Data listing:
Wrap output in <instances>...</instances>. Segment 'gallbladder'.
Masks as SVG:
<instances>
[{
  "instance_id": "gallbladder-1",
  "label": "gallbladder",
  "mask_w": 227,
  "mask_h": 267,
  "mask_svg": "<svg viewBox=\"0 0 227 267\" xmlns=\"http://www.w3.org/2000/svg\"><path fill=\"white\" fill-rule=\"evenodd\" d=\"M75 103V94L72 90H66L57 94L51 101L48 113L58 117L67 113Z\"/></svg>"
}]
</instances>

## WHAT THE TASK ASKS:
Report each line in the items above that contains the string "gallbladder", copying every such line in full.

## OUTPUT OF THE EXERCISE:
Wrap output in <instances>...</instances>. Segment 'gallbladder'.
  "instance_id": "gallbladder-1",
  "label": "gallbladder",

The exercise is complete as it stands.